**TRY IT**
In the records below, the line with "249 254 12.84" opens the range and the line with "69 203 18.80" closes it; print that range exactly and nothing else.

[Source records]
>>>

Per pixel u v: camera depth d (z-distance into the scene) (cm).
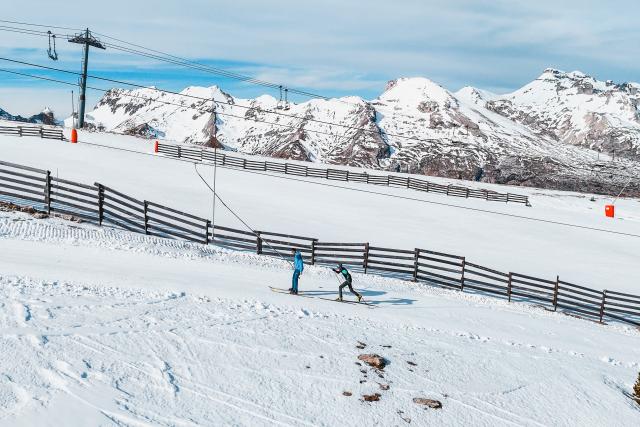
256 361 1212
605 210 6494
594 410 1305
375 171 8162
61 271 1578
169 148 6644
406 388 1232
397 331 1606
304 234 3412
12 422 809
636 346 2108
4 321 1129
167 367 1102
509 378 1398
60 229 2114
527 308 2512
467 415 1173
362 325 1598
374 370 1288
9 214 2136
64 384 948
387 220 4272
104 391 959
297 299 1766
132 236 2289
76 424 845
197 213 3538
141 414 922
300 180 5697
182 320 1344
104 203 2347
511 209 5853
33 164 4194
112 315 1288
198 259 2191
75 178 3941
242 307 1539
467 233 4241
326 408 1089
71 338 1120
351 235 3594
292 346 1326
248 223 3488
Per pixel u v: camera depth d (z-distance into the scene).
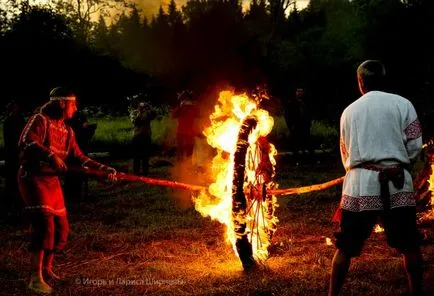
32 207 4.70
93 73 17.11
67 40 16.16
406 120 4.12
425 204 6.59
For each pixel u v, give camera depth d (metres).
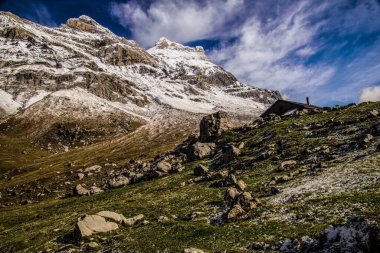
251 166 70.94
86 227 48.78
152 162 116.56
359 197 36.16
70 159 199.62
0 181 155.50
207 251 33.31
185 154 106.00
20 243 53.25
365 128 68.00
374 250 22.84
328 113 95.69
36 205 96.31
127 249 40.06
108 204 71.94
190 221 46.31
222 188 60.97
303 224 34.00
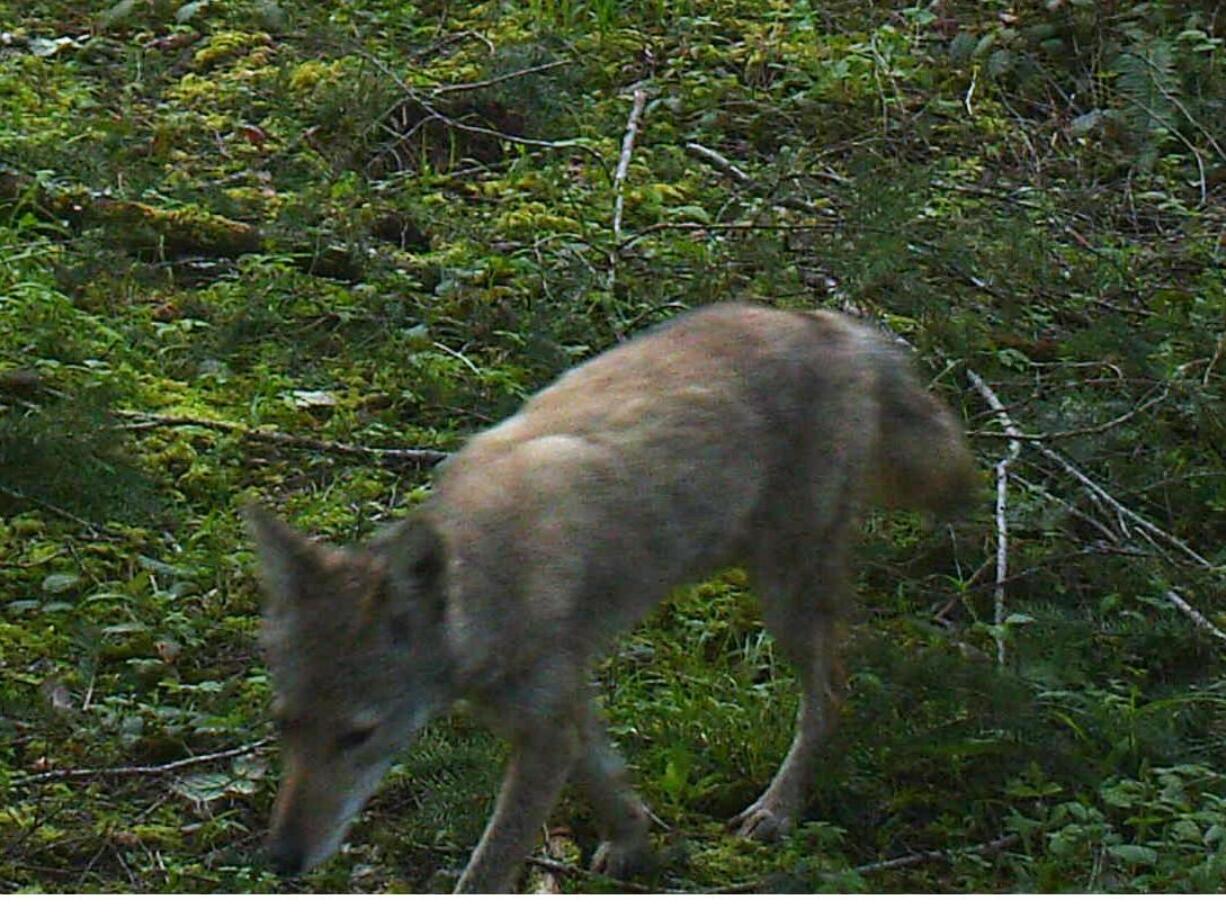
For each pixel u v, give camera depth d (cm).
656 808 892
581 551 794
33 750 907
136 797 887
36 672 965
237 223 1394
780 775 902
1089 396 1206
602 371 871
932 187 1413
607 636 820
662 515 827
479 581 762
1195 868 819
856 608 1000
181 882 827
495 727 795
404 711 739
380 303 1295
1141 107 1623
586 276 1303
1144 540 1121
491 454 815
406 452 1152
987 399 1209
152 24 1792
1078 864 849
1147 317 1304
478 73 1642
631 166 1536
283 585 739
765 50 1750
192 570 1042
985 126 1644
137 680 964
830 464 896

<<<
>>>

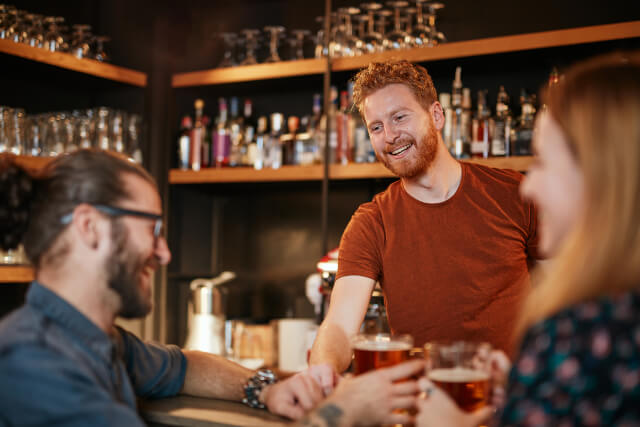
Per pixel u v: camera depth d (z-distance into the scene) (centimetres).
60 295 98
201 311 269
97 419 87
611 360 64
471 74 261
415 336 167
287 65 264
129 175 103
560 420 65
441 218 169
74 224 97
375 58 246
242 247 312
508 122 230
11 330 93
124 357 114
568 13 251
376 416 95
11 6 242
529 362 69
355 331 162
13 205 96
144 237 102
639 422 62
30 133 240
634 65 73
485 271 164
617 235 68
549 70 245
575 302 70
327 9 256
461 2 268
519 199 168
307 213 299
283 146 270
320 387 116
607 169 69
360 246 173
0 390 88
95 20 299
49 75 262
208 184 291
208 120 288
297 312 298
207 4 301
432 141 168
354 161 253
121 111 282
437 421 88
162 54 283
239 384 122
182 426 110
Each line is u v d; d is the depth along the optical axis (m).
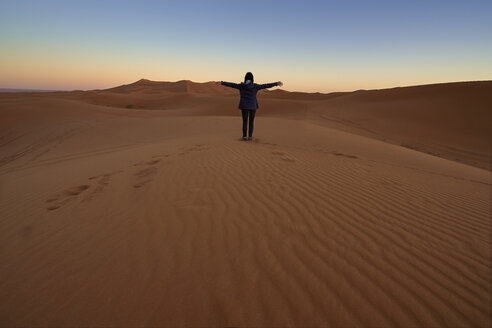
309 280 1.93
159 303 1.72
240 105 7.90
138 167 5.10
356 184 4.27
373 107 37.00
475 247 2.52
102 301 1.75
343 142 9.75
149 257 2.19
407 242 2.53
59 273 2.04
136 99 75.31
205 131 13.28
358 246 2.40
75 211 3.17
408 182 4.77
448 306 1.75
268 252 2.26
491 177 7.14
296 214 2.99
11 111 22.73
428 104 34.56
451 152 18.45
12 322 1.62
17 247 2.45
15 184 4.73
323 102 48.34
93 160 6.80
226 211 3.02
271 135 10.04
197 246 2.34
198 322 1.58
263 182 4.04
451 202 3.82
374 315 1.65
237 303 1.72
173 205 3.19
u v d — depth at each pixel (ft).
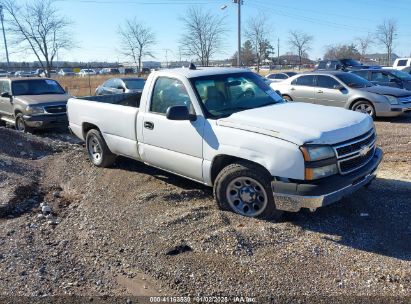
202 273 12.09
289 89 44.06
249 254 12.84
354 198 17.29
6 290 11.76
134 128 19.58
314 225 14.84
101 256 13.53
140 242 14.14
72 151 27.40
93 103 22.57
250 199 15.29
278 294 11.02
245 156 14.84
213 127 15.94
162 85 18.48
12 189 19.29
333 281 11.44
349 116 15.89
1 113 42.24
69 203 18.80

<<<

**RESPONSE TO THE EXERCISE**
249 254 12.84
354 198 17.29
6 290 11.76
134 128 19.58
314 225 14.84
101 256 13.53
140 242 14.14
72 151 27.40
93 103 22.57
250 199 15.29
278 294 11.02
245 156 14.84
213 127 15.94
162 85 18.48
12 189 19.29
333 281 11.44
349 116 15.89
1 113 42.24
69 203 18.80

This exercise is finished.